**Assignment**
Within the material that follows, how many lines include the string "Bank"? Answer with the number and nothing more.

**Excerpted records**
BEGIN

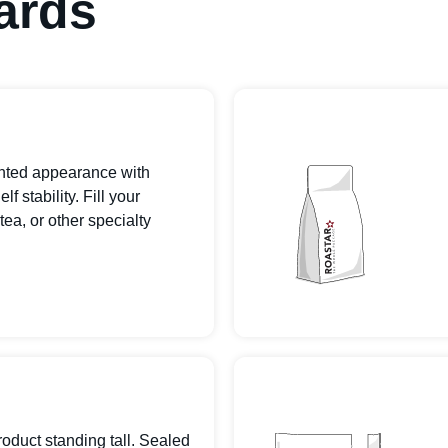
ards
inted appearance with
 stability. Fill your
tea, or other specialty
roduct standing tall. Sealed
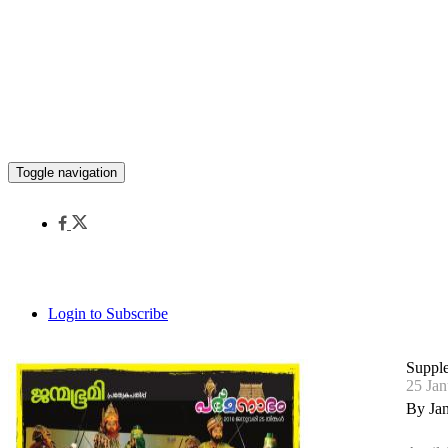
Toggle navigation
Login to Subscribe
Suppl
25 Jan
By Ja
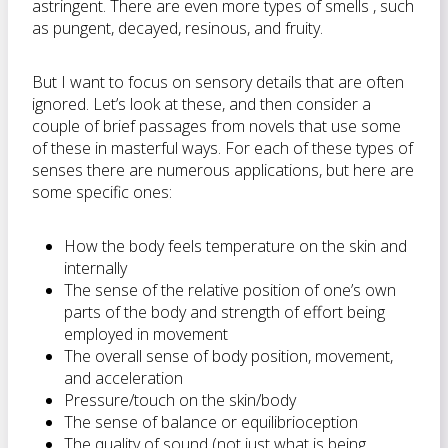
astringent. There are even more types of smells , such
as pungent, decayed, resinous, and fruity.
But I want to focus on sensory details that are often
ignored. Let’s look at these, and then consider a
couple of brief passages from novels that use some
of these in masterful ways. For each of these types of
senses there are numerous applications, but here are
some specific ones:
How the body feels temperature on the skin and
internally
The sense of the relative position of one’s own
parts of the body and strength of effort being
employed in movement
The overall sense of body position, movement,
and acceleration
Pressure/touch on the skin/body
The sense of balance or equilibrioception
The quality of sound (not just what is being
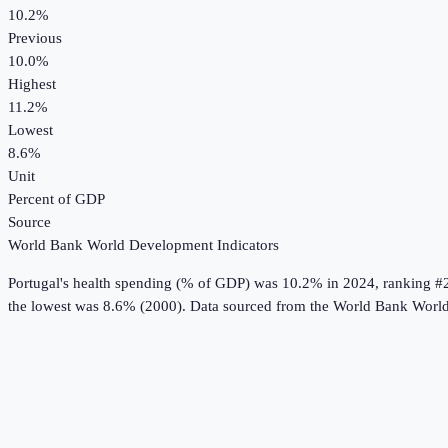
10.2%
Previous
10.0%
Highest
11.2%
Lowest
8.6%
Unit
Percent of GDP
Source
World Bank World Development Indicators
Portugal
's
health spending (% of GDP)
was
10.2%
in
2024
, ranking #
the lowest was 8.6% (2000).
Data sourced from the
World Bank World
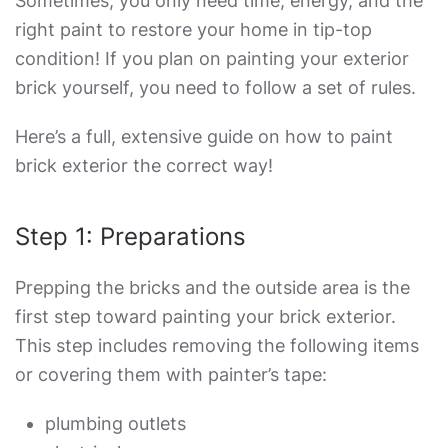
Sometimes, you only need time, energy, and the
right paint to restore your home in tip-top
condition! If you plan on painting your exterior
brick yourself, you need to follow a set of rules.
Here’s a full, extensive guide on
how to paint
brick exterior
the correct way!
Step 1: Preparations
Prepping the bricks and the outside area is the
first step toward painting your brick exterior.
This step includes removing the following items
or covering them with painter’s tape:
plumbing outlets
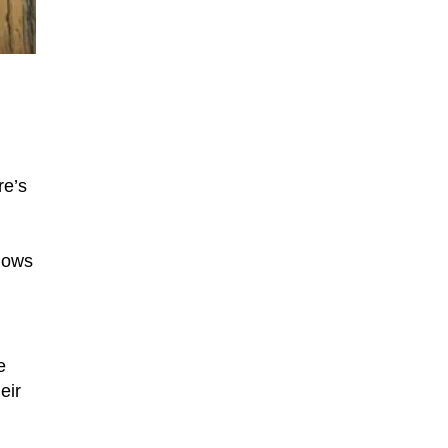
re’s
shows
e
eir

END

**Answer area**
2